Unlike most mascots he’s human(esque) and has a more varied set of expressions than just “happy” and “super happy”, but like most mascots, he can be made into any kind of product, especially edible ones.

I haven’t run into him in person yet, but I have seen his bride Shijimi-hime, based on a Shijimi clam (a specialty product of the area. Most of the Shijimi clams consumed in Japan come from Lake Shinji). This kind of encounter is also completely normal.

There is no mascot I see as often as Shimanekko.

Get it? Shimane (prefecture) as a neko (cat)? And notice the visual reference to Izumo Taisha, with the roof architecture and the shimenawa rope? You noticed that all, right? Of course you did.

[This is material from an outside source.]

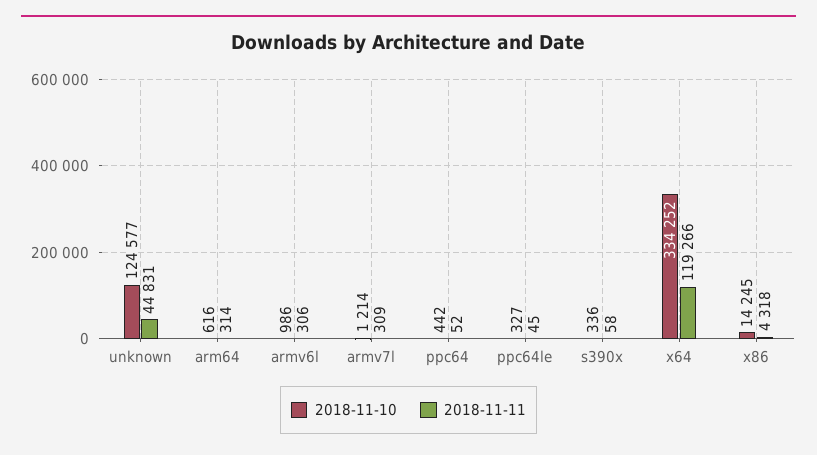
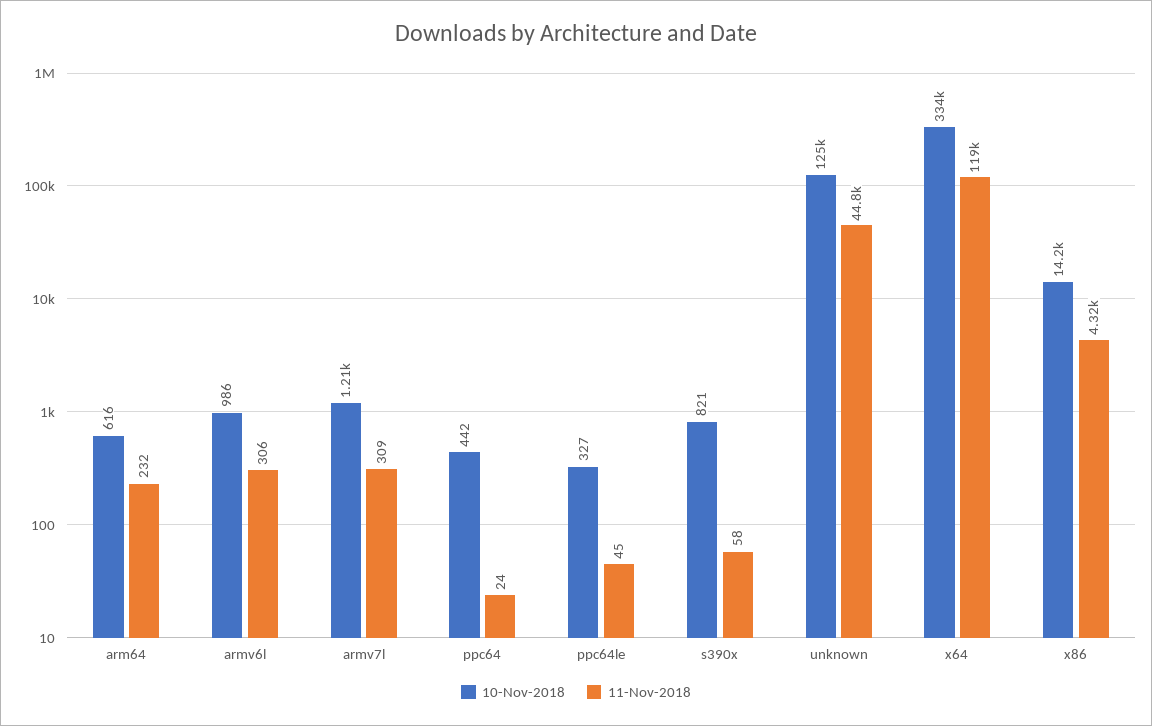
2018-11-11, arm64: 314 -> 232
2018-11-11, ppc64: 52 -> 24
2018-11-10, s390x: 336 -> 821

Even if you didn’t, you can’t visit Shimane without noticing Shimanekko. Besides Shimanekko on the face of products from pencils to hand towels to cookies to bouncy castles in every place from rest stops to places of legend to your neighborhood convience store, there is also a Shimanekko dance.

Shimanekko and Appare-kun are so popular that they even get drilled with questions about whether or not they are friends and star in commercials for candy companies.

Furthermore, have you heard of the Yura-Chara Grand Prix? I didn’t until very recently either, but apparently many thousands of people did, and they voted for their favorite mascot characters. Out of over 860 entries in 2012, Shimanekko took 6th place! Good job being cute, Shimanekko!